When AJAM Digital did not respond to the initial request, employees decided to publicize their proposal.   “Once we realized we weren’t getting a quick response, we wanted to get it out there and our Al Jazeera members felt more comfortable too knowing it was out there,” said Peter Szeleky, President of the NewsGuild of New York, the Midtown-based union representing AJAM’s employees’ efforts.

While digital-media union efforts at other companies earlier this summer resulted in a joint statement between employees and managements, AJAM’s announcement was on behalf of the employees only,  and that management had yet to respond. Few details of the proposition have been made public while negotiations are underway.

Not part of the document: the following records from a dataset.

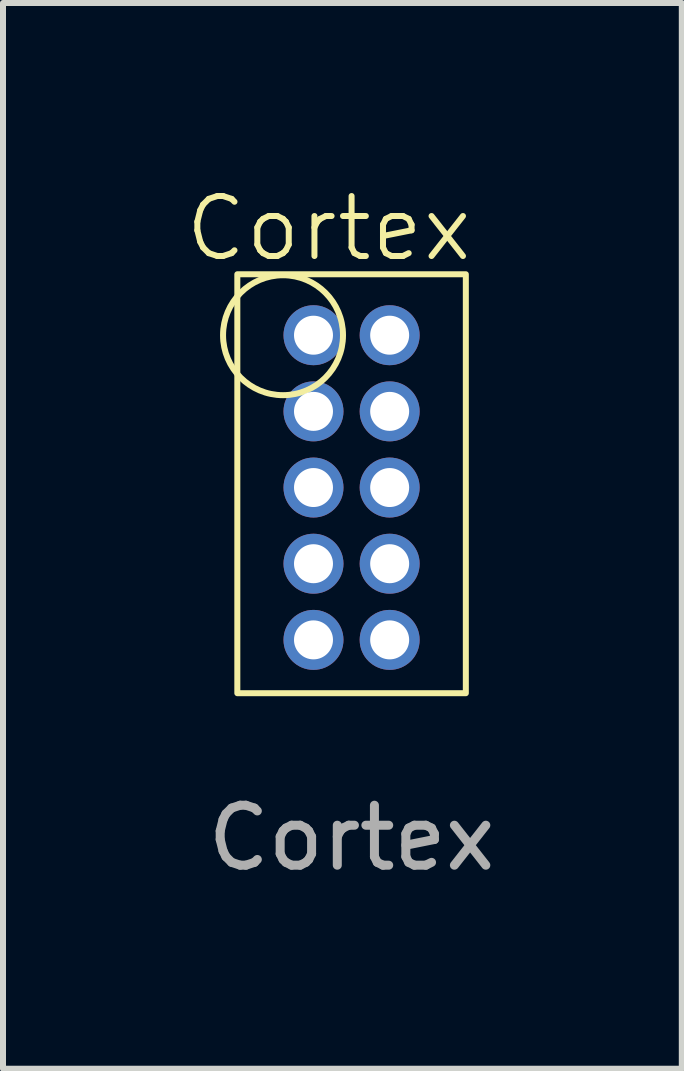
<source format=kicad_pcb>
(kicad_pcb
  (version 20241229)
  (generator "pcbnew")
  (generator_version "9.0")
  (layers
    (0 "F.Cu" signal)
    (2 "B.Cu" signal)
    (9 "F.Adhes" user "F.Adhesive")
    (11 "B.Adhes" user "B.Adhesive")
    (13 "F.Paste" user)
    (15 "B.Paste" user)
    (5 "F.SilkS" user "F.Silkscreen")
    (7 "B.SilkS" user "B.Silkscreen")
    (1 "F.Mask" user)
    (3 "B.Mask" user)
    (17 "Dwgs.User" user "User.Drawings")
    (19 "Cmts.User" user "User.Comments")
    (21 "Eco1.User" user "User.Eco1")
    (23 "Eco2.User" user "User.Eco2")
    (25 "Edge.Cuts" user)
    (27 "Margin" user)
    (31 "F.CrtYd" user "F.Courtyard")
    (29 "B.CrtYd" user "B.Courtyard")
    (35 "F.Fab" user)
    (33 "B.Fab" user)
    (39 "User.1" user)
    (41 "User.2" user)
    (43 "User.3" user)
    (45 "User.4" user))
  (footprint "Cortex"
    (layer "F.Cu")
    (at 2.812 5.079)
    (property "Reference" "Cortex" (at -0.381 -4.318 0) (unlocked yes) (layer "F.SilkS") (effects (font (size 1 1) (thickness 0.1))))
    (attr smd)
    (fp_rect (start -1.905 -3.556) (end 1.905 3.429) (stroke (width 0.1) (type default)) (fill no) (layer "F.SilkS"))
    (fp_circle (center -1.143 -2.54) (end -0.143 -2.54) (stroke (width 0.1) (type default)) (fill no) (layer "F.SilkS"))
    (fp_text user "${REFERENCE}" (at 0 5.842 0) (unlocked yes) (layer "F.Fab") (effects (font (size 1 1) (thickness 0.15))))
    (pad "1" thru_hole circle (at -0.635 -2.54) (size 1 1) (drill 0.65) (layers "*.Cu" "*.Mask"))
    (pad "2" thru_hole circle (at 0.635 -2.54) (size 1 1) (drill 0.65) (layers "*.Cu" "*.Mask"))
    (pad "3" thru_hole circle (at -0.635 -1.27) (size 1 1) (drill 0.65) (layers "*.Cu" "*.Mask"))
    (pad "4" thru_hole circle (at 0.635 -1.27) (size 1 1) (drill 0.65) (layers "*.Cu" "*.Mask"))
    (pad "5" thru_hole circle (at -0.635 0) (size 1 1) (drill 0.65) (layers "*.Cu" "*.Mask"))
    (pad "6" thru_hole circle (at 0.635 0) (size 1 1) (drill 0.65) (layers "*.Cu" "*.Mask"))
    (pad "7" thru_hole circle (at -0.635 1.27) (size 1 1) (drill 0.65) (layers "*.Cu" "*.Mask"))
    (pad "8" thru_hole circle (at 0.635 1.27) (size 1 1) (drill 0.65) (layers "*.Cu" "*.Mask"))
    (pad "9" thru_hole circle (at -0.635 2.54) (size 1 1) (drill 0.65) (layers "*.Cu" "*.Mask"))
    (pad "10" thru_hole circle (at 0.635 2.54) (size 1 1) (drill 0.65) (layers "*.Cu" "*.Mask")))
  (gr_rect
    (start -3 -3)
    (end 8.318 14.769)
    (stroke (width 0.1) (type default))
    (fill no)
    (layer "Edge.Cuts")))
</source>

Al Jazeera America was founded two years ago in Manhattan and is a division of the Al Jazeera Media Network, which is funded by the royal family of Qatar. Since its inception, AJAM has undergone turbulent changes in management, which were first brought to the public’s attention after a New York Times report on the company’s former leader, Ehab Al Shihabi.

Gregg Levine, Digital News Editor at AJAM, is optimistic that the current management will approve the proposal. “They gave us no indication either way, it was very neutral. But we’re hoping they’ll realize the simplest step is recognizing us and then letting us all get back to work,” he said.

Bill O’Meara, recently retired president of the NewsGuild, believes the growing number of unionized media companies stems from the realization that digital journalists are no different than legacy media reporters. “I coined the term ‘platform agnostic’ and digital journalists are still creating content so they should be compensated the same for it,” said O’Meara. “Platform agnostic” also addresses the theme of the NewsGuild’s recent name change from the Newspaper Guild to simply the NewsGuild; even the oldest American newspapers are now producing digital content and the lines between media are increasingly blurred.

Journalists at AJAM began exploring union organization months before Gawker’s June initiative. “This is something that has been going on for many months at AJAM and we were extremely excited when Gawker happened and organizing was suddenly on everyone else’s mind too,” said AJAM’s Kim.

But Gawker’s move awakened other media companies to the possibility. Elias Isquith of Salon Media admits he was unaware that a union was an option in his workplace before Gawker’s announcement. “Gawker really opened the door and people said ‘this is something we can do?’”

Isquith says that digitization of news may provide fluidity for journalists, but at a cost in terms of structure, which is frustrating for those seeking stability and job security. “Everyone tends to think of journalists as over-educated and not as people who would work in an exploitative work environment,” he said. Because digital media traditionally involve less bureaucracy, “unions really provide structure, rules and clarity.”

Not all companies are as enthusiastic as the ones that have already signed on. The same industry flexibility Isquith speaks of makes Buzzfeed’s CEO Jonah Peretti uneasy. Peretti responded negatively last month to a question about unions from one of Buzzfeed’s 1200 employees, saying that he considers the company to be more like a tech startup than a news organization so “that actually wouldn’t be very good for employees at Buzzfeed.”

NYC Central Labor Council’s Sean Mackell sees Peretti’s comment as a red flag. The NYCCLC, which represents over 400 unions in Manhattan, is under direction of the largest national labor federation, AFL-CIO. “I think it’s very telling that if a CEO says unionization isn’t good and he’s resistant, then it usually means the workers there could benefit from it the most,” said Mackell.

O’Meara interpreted Peretti’s statement differently, and said that the CEO’s words may not have reflected his personal views. “Peretti was probably making an excuse because of pressure from investors to take that position. They might feel a union would cramp their ability to make a profit.”

Representatives from Buzzfeed declined to comment.